Video: 'Wounds of War': Treating the enemy

By Robert Bazell Chief science and health correspondent
NBC News
updated 3/2/2007 5:56:09 PM ET 2007-03-02T22:56:09

With almost no warning, three Medevac helicopters touch down at Camp Speicher near Tikrit, Iraq. The medical staff — reservists from a unit based in Boston — quickly determine the men, all Iraqis, are hurt badly.

Two of the Iraqis were seen placing an IED at the side of a road. They had a car full of weapons and video cameras to tape the explosion.

"He's got some open wounds, he has some ortho wounds, and he needs an X-ray," says a doctor as he evaluates the men. "The fourth guy has some back wounds."

It turns out the other two Iraqis were bystanders, caught in the middle when an American helicopter opened fire on the insurgents.

"I need two units of blood!" orders the doctor. "He looks like he has lost plenty of blood."

The worst of the cases — one of the insurgents — goes immediately into surgery, where in less than an hour doctors administer 30 units of blood.

"Right now, we have had five major traumas come in," says Eric Shrye. "We're down to our last 10 percent of our blood supply."

The call goes out at the base for volunteer blood donors, and within minutes dozens of soldiers line up. Brian Suam is at the head of the line. He says it doesn't matter that his blood might be used for insurgents.

"A human life is a human life, sir," Suam says.

The other casualty arrives by ambulance — an Iraqi policeman shot in the head.

Dr.
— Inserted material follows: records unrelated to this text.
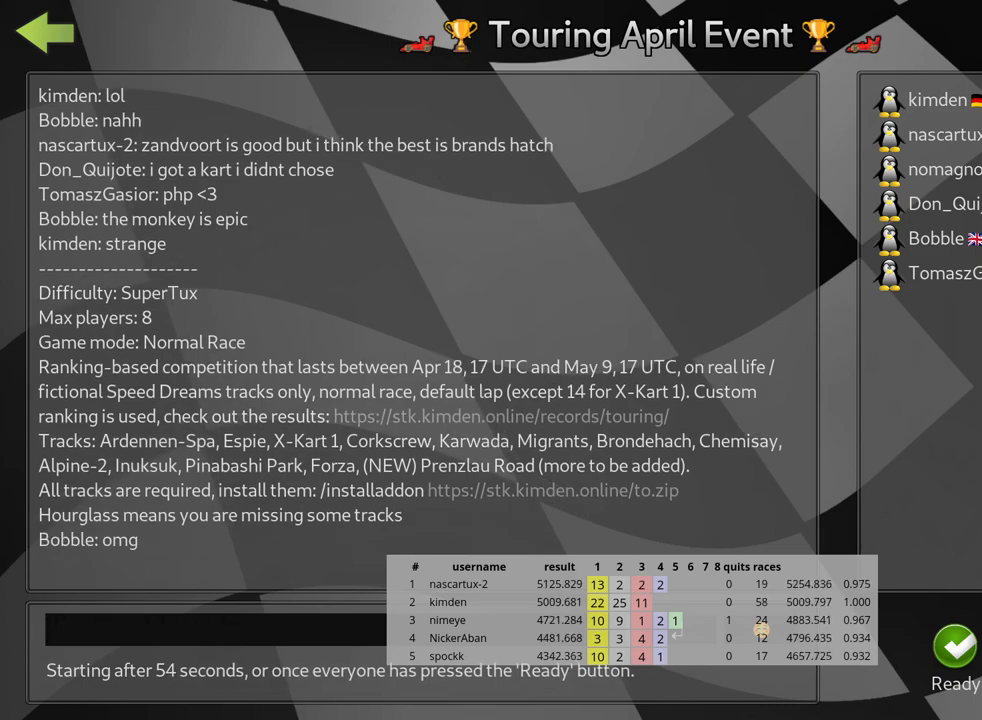
{"keys": [], "events": []}
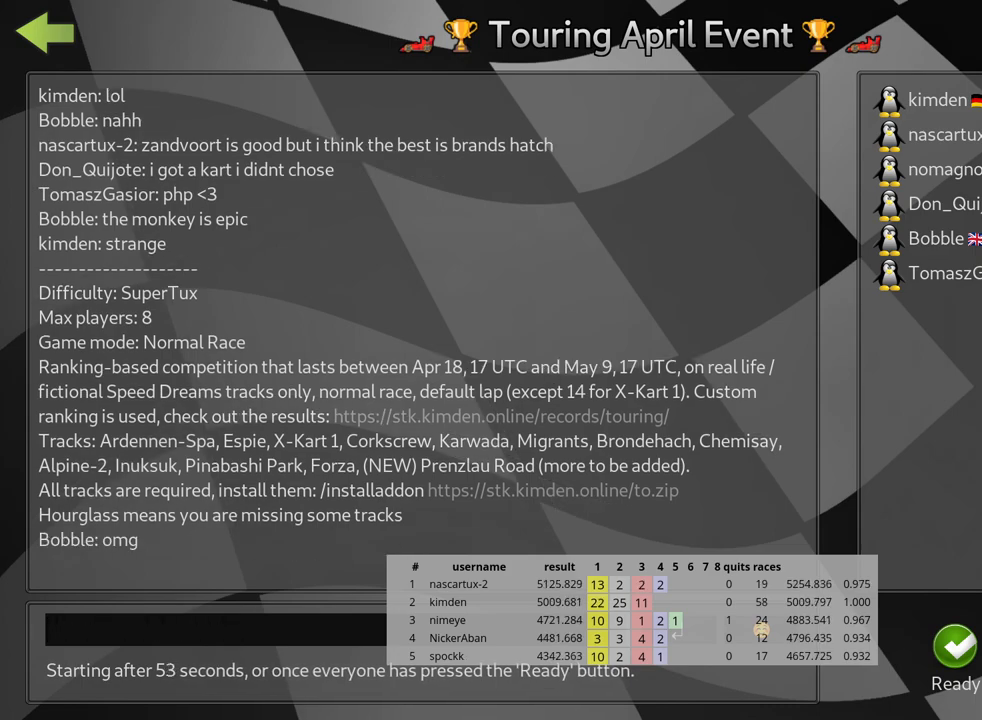
{"keys": [], "events": []}
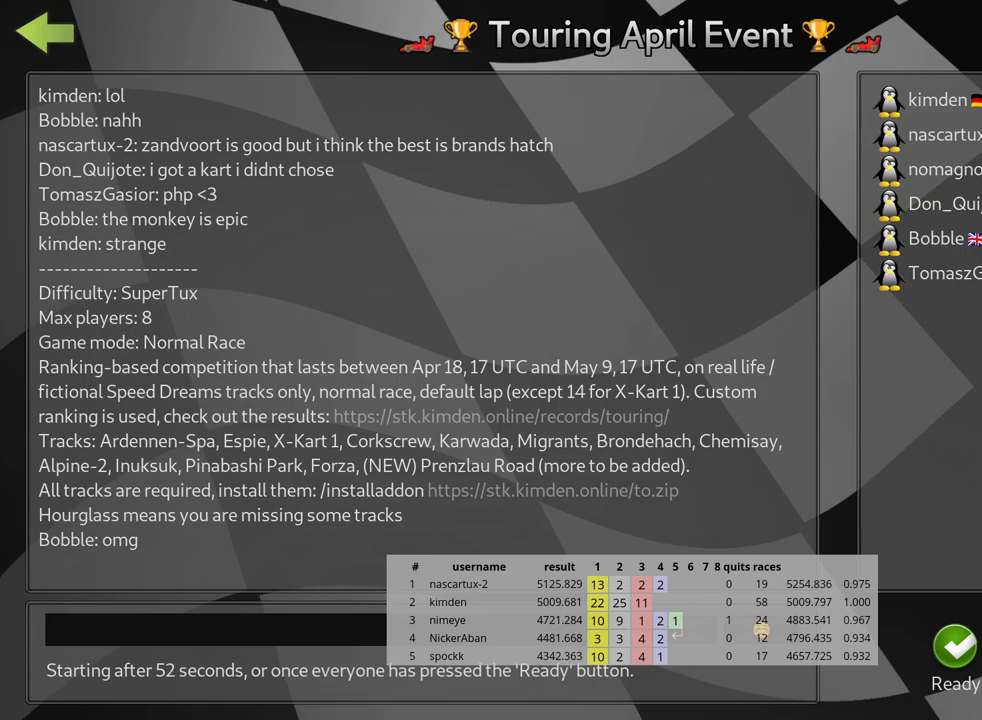
{"keys": ["fire"], "events": [[400, "fire", "down"]]}
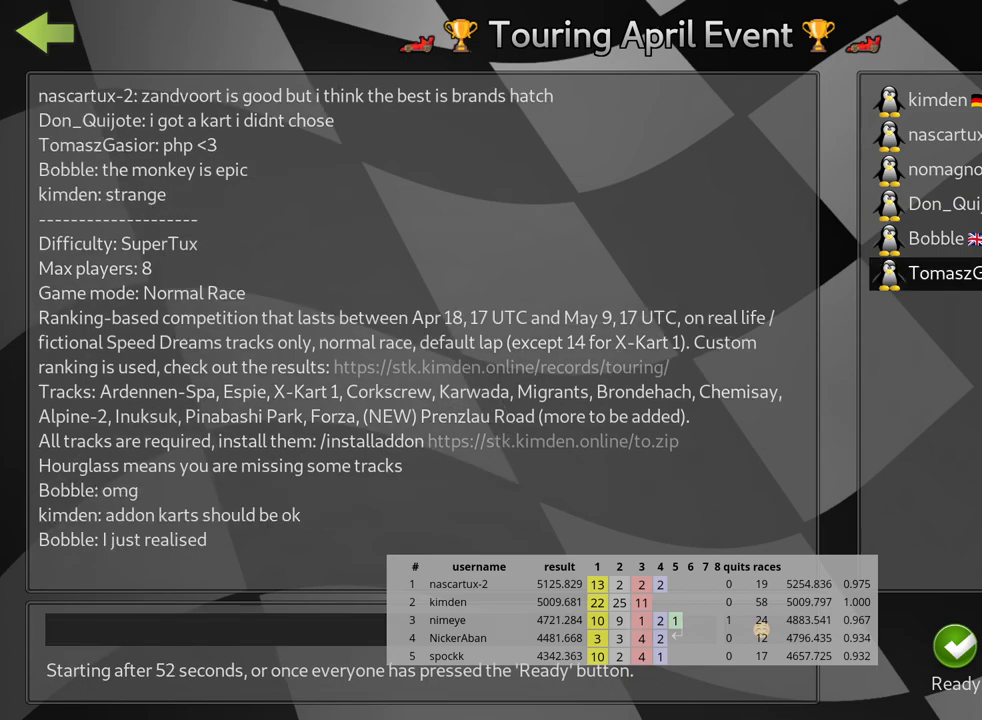
{"keys": [], "events": [[50, "fire", "up"]]}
John Allerding leads the team struggling to save him.

"Hold up, guys, his pupils are fixed and dilated," he says.

But this time a human life cannot be saved.

They start to cover the body with a blanket.

"Do we have a chaplain available?" someone asks. "Thanks, everybody. Nice try."

Though the team did all it could, Allerding says it was tough.

"The Iraqi policeman is one of our allies, one of the good guys," he says. "He's one of the guys that is trying to help us do what we can do over here, so I feel a sense of loss with him."

By the afternoon, with the other four Iraqis stabilized, the staff finally has time to take a deep breath and celebrate nurse Lisa McCullough's birthday. Her 29th — and the end of another bloody day in this war.